■ **EXTRACT TO READ**
The fairness evaluation suite integrates all five post-training metrics into a single evaluation report that runs as part of the CI pipeline. The AISDP documents the tooling selected, its configuration, and the integration into the development workflow.
Fairlearn’s MetricFrame is the most flexible tool for this purpose. The developer defines the metrics, the sensitive features, and the dataset; MetricFrame produces a structured report with per-subgroup values for all metrics. It supports intersectional analysis by accepting multiple sensitive features and computing metrics for every combination. Fairlearn integrates with scikit-learn estimators and supports both evaluation (MetricFrame) and mitigation (ExponentiatedGradient, ThresholdOptimizer).
AI Fairness 360 (IBM) provides a broader toolkit with additional bias detection and mitigation algorithms, including the disparate impact remover, reweighting preprocessor, and calibrated equalised odds post-processor. It also includes dataset bias metrics that complement the pre-training analysis.

■ **DATA SEGMENT**
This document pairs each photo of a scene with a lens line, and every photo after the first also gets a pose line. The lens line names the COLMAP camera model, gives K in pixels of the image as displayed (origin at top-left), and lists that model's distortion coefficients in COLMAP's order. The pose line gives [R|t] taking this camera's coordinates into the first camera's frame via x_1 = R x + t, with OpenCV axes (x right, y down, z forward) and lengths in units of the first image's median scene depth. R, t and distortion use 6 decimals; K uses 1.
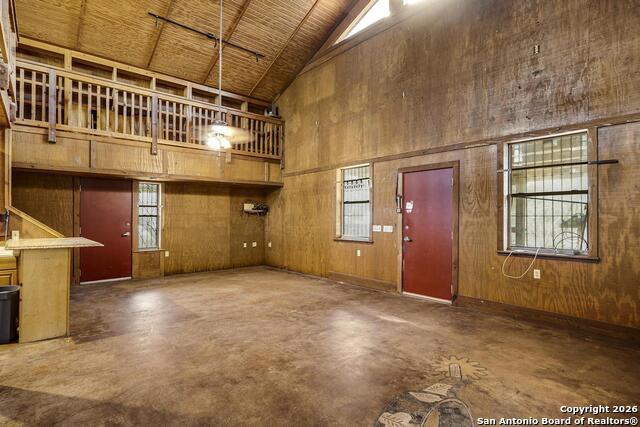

■ **ACTIVITY A**
Answer these about the text on fairness evaluation tooling, one answer per line, each marked like its question:
(i) As part of what does the fairness evaluation suite run?
(ii) Which two Fairlearn tools are named for mitigation?
(iii) Which company does the text name alongside AI Fairness 360?
■ **ACTIVITY B**
Reproduce word for word the stretch of the fairness tooling text from "Fairlearn’s MetricFrame is" through "the pre-training analysis.".
■ **ACTIVITY C**
Please write the next part of the text on fairness evaluation tooling, picking up after its final sentence.

■ **RESPONSE AREA A**
(i) The CI pipeline.
(ii) ExponentiatedGradient and ThresholdOptimizer.
(iii) IBM.

■ **RESPONSE AREA B**
Fairlearn’s MetricFrame is the most flexible tool for this purpose. The developer defines the metrics, the sensitive features, and the dataset; MetricFrame produces a structured report with per-subgroup values for all metrics. It supports intersectional analysis by accepting multiple sensitive features and computing metrics for every combination. Fairlearn integrates with scikit-learn estimators and supports both evaluation (MetricFrame) and mitigation (ExponentiatedGradient, ThresholdOptimizer).
AI Fairness 360 (IBM) provides a broader toolkit with additional bias detection and mitigation algorithms, including the disparate impact remover, reweighting preprocessor, and calibrated equalised odds post-processor. It also includes dataset bias metrics that complement the pre-training analysis.

■ **RESPONSE AREA C**
The fairness evaluation report is stored as a Module 4 and Module 5 evidence artefact. It is compared against the declared thresholds established in Article 81. Any threshold breach blocks deployment through the fairness gate in the CI/CD pipeline. The tooling configuration (metric definitions, sensitive feature specifications, threshold values) is version-controlled alongside the model code, ensuring reproducibility.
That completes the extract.